Flotsam

“Arbitrary systems of difference.” Helen DeWitt in Bomb

Helen DeWitt, of much-loved The Last Samurai and Lightning Rods, interviewed in Mieke Chew in Bomb Magazine, leaving all of these words strewn about so that I could hang on each and every one like a sloth:

 

Another possibility is simply to ask more of texts. The Last Samurai enabled people to envision possible selves they had not previously imagined. I’m interested in the difference between texts that do that and texts that appear to somehow acknowledge the reader as a cultivated person while in fact keeping them at a distance from anything that might change. For example, this anthology of Arabic poetry is alongside the French translation: all you can do is look at the script on the page. This is the kind of thing Tufte complains about. They’ve used muddy colors. There’re huge swaths of space that are just ornamentation. Page after page after page.
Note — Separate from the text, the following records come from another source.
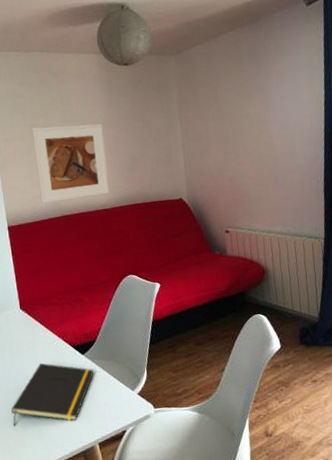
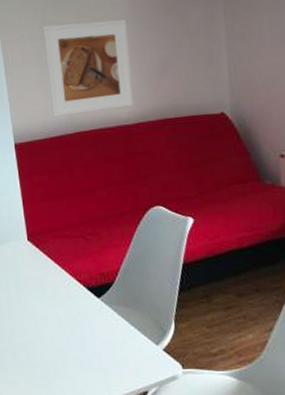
notepad: present [11,363,94,427] -> none [17,304,111,374]

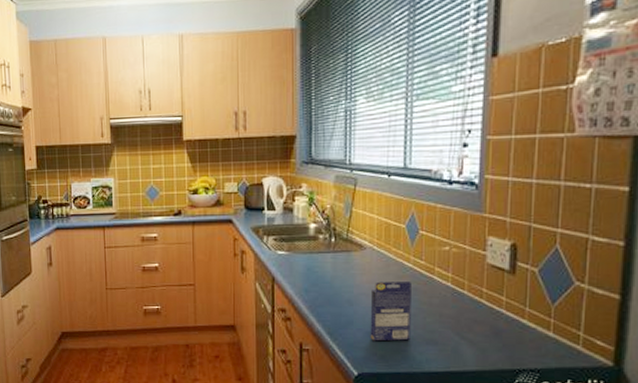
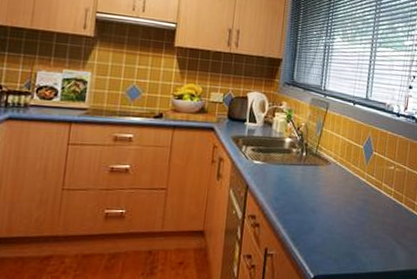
small box: present [370,280,411,342] -> none [327,192,364,246]

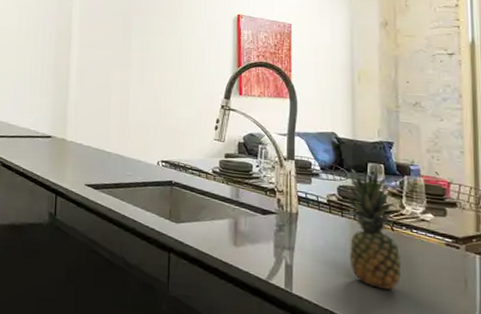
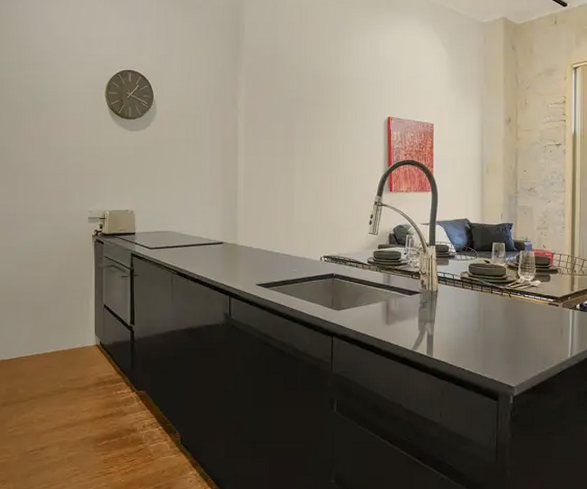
fruit: present [342,169,402,290] -> none [473,248,516,345]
If you don’t know the Arabic script, fine, you can read this in translation, and say: Oh well, that’s what it looks like. It’s a children’s series, which I suppose well-meaning parents are meant to buy for their children. You just kind of leaf through it and think: What? As an object, this book is insane. The rhetoric of the object is that if you don’t already know Arabic, we are not going to tell you, and we’re not going to disturb the decorum of our beautiful décor by actually condescending to share an alphabet with you. At the Frankfurt book fair in 2004, the Arab world was “guest of honor.” They brought tens of thousands of books from the Arab world to display. Anybody who did not already know that script was just going to look at that wall, those books, and say: Oh, that’s nice. I mean, there was nothing to help people cross the barrier.